Hoping to tap into VR’s ability to merge education and entertainment, the National Film Board of Canada (NFB) is growing its kid-skewing virtual reality offerings with a short film heading to the Annecy International Animation Film Festival next week.
The Orchid and the Bee is one of the Canadian public film producer’s few virtual-reality projects. The five-minute immersive video is also one of its only projects to be aimed at a younger demo of kids 13 and up.
Directed by Frances Adair Mckenzie, produced by Jelena Popović and executive-produced by Michael Fukushima at the NFB’s animations studio, the short film puts viewers in the middle of three different short stories that look at evolution.
Unlike some interactive VR, this is a passive-viewing experience where the story moves from a jellyfish changing its form, to a bee that pollinates a flower and the relationship between humans and pigs.
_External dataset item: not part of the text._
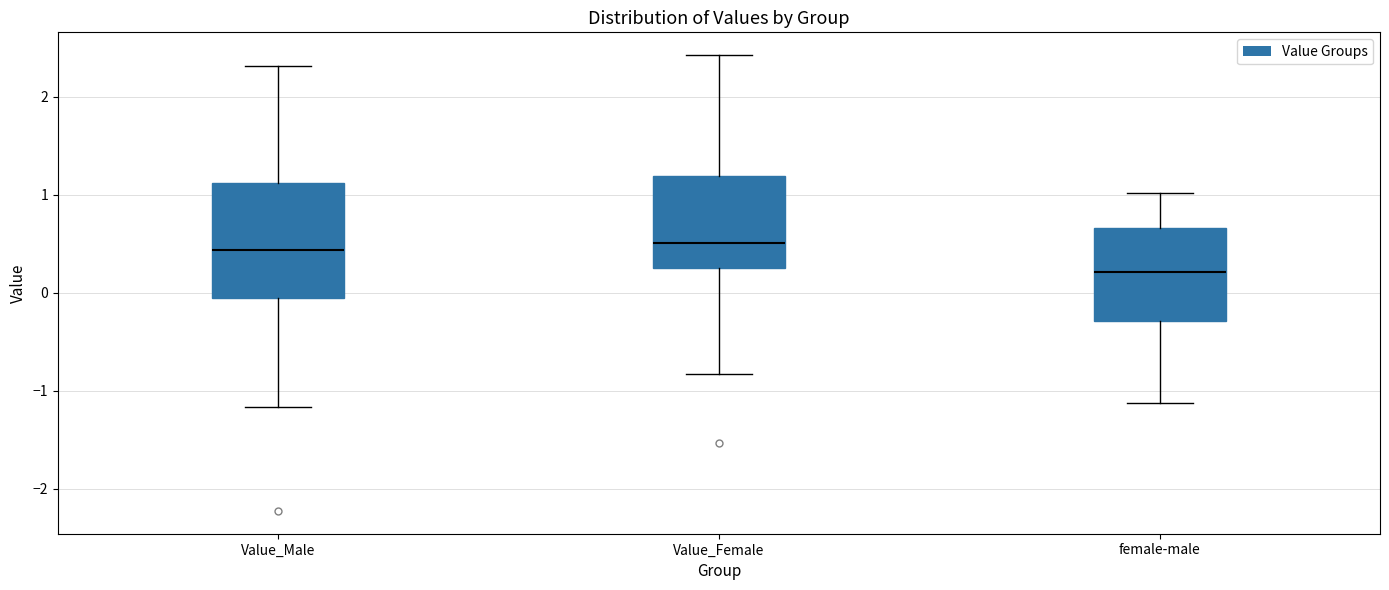

Reading left to right, transcribe this box plot: for each box, give where its median line is, the range the box spans, and where its two whiskers end, as read against the y-axis. The values are not printed on the chart, so give them approximately, as read against the axis.

Value_Male: median 0.4, box -0.1 to 1.1, whiskers -1.2 to 2.3
Value_Female: median 0.5, box 0.2 to 1.2, whiskers -0.8 to 2.4
female-male: median 0.2, box -0.3 to 0.7, whiskers -1.1 to 1.0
The short features stop-motion animation with modelling clay-made puppets, and the NFB used digital compositing software Nuke to turn it into VR.
Chosen by Annecy as part of the festival’s Official Selection, it’s the only project VR project at the festival that targets kids. Originally planned to be a short film, Mckenzie and Popović decided to pivot to VR after seeing an opportunity to tell the story in a way that was more visually unique, while also making its educational content more engaging for kids, says NFB producer Popović.
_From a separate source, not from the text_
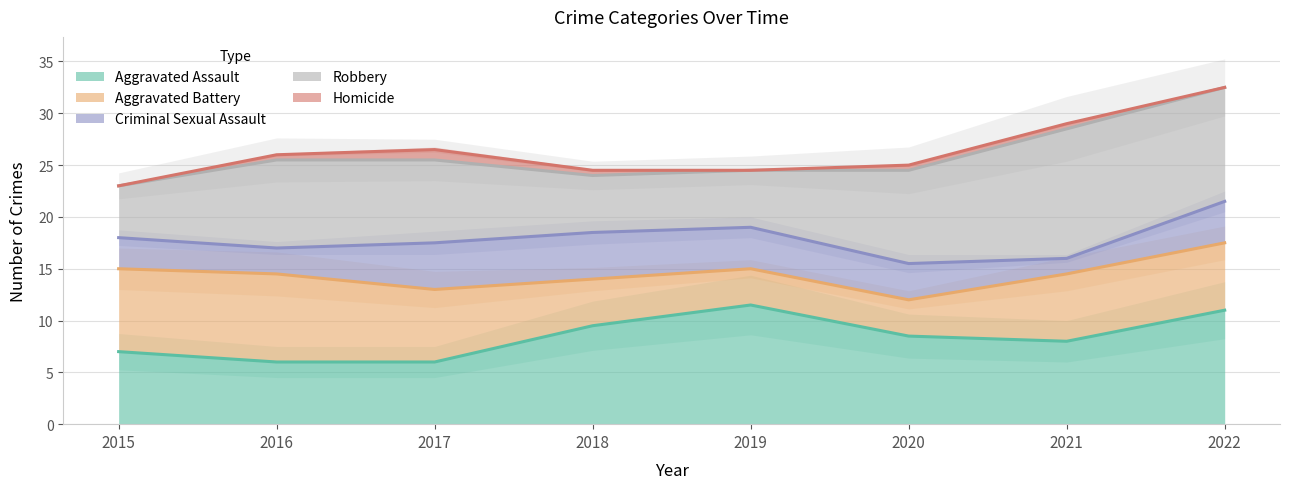

True or false: Aggravated Assault has more than 0 points higher than both neighbors.

True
“VR was the perfect narrative approach for this film because it answered the question of how do we really immerse viewers into the story,” she says. “Although there are issues with making VR content for kids, it’s a medium that for those who can view it should because it can make learning more exciting and experiential.”
Indeed, educational VR content for kids is a tricky line to walk as there are serious concerns over use of the technology for kids, whose eyes are still developing. At the NFB, all the organization’s work has skewed to tweens at the youngest. (The NFB complies to manufacturing guidelines around age use, a spokesperson said).
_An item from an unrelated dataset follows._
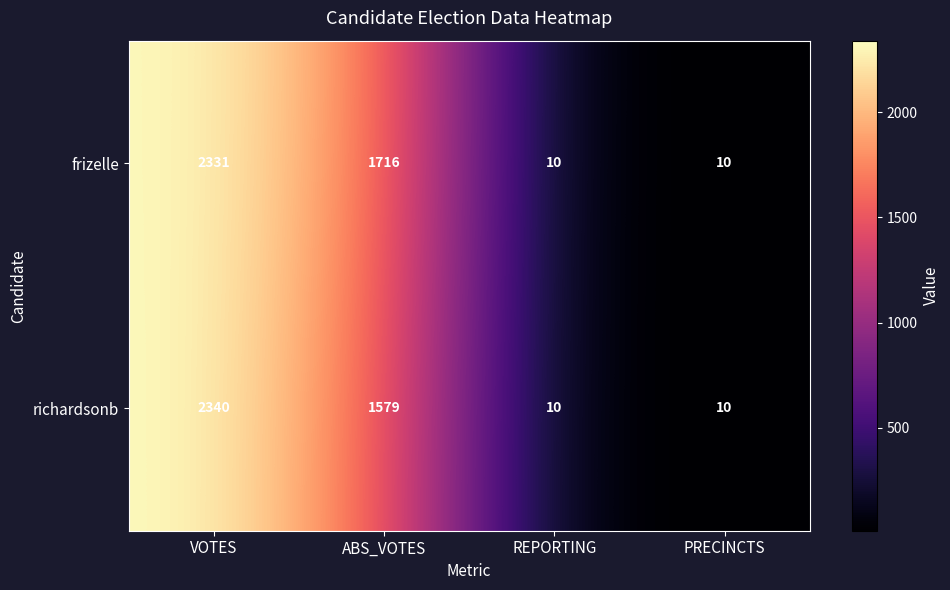

At how many categories does at least one series exceed 1551?

2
Parental skepticism also hampers growth with kids. In recent years, 60% parents were concerned about possible negative health effects from kids using VR, according to Common Sense. However there’s hope for the medium, with 2017 research from Dubit indicating that 70% of kids eight to 15 were interested in experiencing VR, while nearly half (45%) of parents said that VR is appropriate for kids under 13.
So a demand exists and appears to be growing: According to Common Sense, young kids are finding VR content more influential. What’s more, the media monitoring org says virtual reality could help kids connect more with the characters in it, than through ordinary TV.
Although restrictions stop the content from skewing to kids under 13, there’s still a gap for education-based VR content aimed at the kids who can watch it, says Popović. Many of the titles using the medium are action/adventure games, with education missing from the mix.
Popović’s hope is that The Orchid and the Bee will be featured in schools, and along with supplemental materials that teachers can use to educate kids about evolution in a way that truly puts them in the middle of what is their own story.
The NFB has been building its investment in interactive-content in recent years, and some of its existing VR properties have also seen success on the festival and exhibition circuits, including its tween-skewing VR project—and its first foray into interactive virtual reality—Museum of Symmetry. A 2D/3D-animated interactive game allows audiences to explore a colorful and unusual museum without time limits or dead-ends in gameplay. This project was an Official Selection at the Annecy in 2018, and was also named best VR game at the Canadian Screen Awards last year.
Achievements like this show that the industry is just starting to recognize the value of VR for younger audiences, adds Popović. Outside of the NFB’s efforts, kidcos like One Animation and LEGOLAND have made moves into virtual reality in recent years to give audiences new opportunities to connect with brands.
Looking forward, Popović would like to make more tween/teen skewing VR with the hope that projects like hers will start making their way into the classrooms as more teachers start embracing the tech.
“It’s important that we keep creating quality VR content for kids because of how it can blend art, education and entertainment,” she says. “It opens up a new approach to creative education, because we can make content that is backed by facts, but which is also visually exciting to engage kids.”